We can scarcely hate anyone that we know.
Without the aid of prejudice and custom, I should not be able to find my way across the room.
There are few things in which we deceive ourselves more than in the esteem we profess to entertain for our firends. It is little better than a piece of quackery. The truth is, we think of them as we please, that is, as they please or displease us.
If we wish to know the force of human genius, we should read Shakespeare. If we wish to see the insignificance of human learning, we may study his commentators.
Few things tend more to alienate friendship than a want of punctuality in our engagements. I have known the breach of a promise to dine or sup to break up more than one intimacy.
The idea of what the public will think prevents the public from ever thinking at all, and acts as a spell on the exercise of private judgment.
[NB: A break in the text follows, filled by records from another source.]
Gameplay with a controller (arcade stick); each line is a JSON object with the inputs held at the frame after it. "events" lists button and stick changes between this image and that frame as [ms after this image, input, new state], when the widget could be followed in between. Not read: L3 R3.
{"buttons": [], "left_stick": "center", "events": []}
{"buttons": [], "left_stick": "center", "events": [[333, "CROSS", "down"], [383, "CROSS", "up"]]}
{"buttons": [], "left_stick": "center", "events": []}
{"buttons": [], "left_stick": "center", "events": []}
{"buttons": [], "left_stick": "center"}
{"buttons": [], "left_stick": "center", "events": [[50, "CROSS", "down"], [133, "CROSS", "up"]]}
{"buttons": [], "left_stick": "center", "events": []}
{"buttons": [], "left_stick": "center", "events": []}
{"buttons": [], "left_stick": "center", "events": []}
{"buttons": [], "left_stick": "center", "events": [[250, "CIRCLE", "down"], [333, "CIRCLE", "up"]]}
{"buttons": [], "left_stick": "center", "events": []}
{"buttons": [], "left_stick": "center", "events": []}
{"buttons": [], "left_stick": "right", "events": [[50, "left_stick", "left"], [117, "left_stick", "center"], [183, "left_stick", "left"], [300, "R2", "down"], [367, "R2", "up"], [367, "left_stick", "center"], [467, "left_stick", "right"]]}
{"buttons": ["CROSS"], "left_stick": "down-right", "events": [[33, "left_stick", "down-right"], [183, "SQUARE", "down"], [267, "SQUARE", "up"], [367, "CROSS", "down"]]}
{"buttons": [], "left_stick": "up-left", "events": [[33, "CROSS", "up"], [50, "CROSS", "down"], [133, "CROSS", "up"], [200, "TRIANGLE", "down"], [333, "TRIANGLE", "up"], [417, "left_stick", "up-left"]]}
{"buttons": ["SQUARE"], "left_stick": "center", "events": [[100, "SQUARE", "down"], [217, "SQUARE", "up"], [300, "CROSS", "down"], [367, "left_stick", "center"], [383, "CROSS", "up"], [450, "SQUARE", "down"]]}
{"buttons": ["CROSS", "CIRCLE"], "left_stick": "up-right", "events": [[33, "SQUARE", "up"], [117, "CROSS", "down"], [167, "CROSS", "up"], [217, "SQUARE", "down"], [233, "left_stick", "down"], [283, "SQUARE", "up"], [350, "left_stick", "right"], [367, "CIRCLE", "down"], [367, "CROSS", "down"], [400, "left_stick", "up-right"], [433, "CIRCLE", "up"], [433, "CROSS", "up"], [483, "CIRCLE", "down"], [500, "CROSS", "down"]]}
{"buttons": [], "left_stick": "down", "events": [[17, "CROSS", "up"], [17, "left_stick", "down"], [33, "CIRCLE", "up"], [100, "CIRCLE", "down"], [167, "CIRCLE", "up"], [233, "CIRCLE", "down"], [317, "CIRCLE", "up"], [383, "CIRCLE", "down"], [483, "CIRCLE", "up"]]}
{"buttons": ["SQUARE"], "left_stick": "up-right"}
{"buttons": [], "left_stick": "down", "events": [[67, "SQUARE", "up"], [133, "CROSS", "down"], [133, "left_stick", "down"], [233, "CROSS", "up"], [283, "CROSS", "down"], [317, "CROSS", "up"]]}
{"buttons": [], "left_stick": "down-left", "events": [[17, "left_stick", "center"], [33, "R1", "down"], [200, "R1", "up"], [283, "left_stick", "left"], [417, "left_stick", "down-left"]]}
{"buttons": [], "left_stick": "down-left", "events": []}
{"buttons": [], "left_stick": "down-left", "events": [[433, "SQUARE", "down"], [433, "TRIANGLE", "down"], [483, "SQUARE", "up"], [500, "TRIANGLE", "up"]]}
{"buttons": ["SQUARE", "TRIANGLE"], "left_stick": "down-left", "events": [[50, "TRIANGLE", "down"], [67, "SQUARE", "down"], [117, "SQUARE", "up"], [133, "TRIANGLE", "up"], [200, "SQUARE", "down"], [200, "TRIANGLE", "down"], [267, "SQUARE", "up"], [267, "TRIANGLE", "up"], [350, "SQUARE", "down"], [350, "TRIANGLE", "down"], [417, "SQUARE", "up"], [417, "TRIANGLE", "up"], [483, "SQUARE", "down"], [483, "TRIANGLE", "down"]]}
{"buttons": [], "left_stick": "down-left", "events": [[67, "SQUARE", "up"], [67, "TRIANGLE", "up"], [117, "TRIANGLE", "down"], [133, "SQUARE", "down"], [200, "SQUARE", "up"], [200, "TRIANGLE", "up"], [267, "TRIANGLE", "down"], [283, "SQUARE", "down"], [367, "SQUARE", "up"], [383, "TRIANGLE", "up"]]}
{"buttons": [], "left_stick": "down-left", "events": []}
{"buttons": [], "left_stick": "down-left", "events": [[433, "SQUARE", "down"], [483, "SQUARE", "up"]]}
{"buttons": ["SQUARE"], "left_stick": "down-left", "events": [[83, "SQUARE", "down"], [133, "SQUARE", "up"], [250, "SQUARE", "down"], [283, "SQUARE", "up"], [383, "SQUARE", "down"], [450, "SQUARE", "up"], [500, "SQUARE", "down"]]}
We prefer ourselves to others, only because we a have more intimate consciousness and confirmed opinion of our own claims and merits than of any other person’s.
A man knows his companion in a long journey and a little inn.
We are all of us, more or less, the slaves of opinion.
Good temper is an estate for life.
I hate to be near the sea, and to hear it roaring and raging like a wild beast in its den. It puts me in mind of the everlasting efforts of the human mind, struggling to be free, and ending just where it began.
Shall I faint, now that I have poured out the spirit of my mind to the world, and treated many subjects with truth, with freedom, with power, because I have been followed with one cry of abuse ever since for not being a Government tool?
I am then never less alone than when alone.
It is essential to the triumph of reform that it should never succeed.
The insolence of the vulgar is in proportion to their ignorance. They treat everything with contempt which they do not understand.
Modesty is the lowest of the virtues, and is a real confession of the deficiency it indicates. He who undervalues himself is justly undervalued by others.
The most fluent talkers or most plausible reasoners are not always the justest thinkers.
Those people who are always improving never become great. Greatness is an eminence, the ascent to which is steep and lofty, and which a man must seize on at once by natural boldness and vigor, and not by patient, wary steps.
None but those who are happy in themselves can make others so.
The best kind of conversation is that which may be called thinking aloud.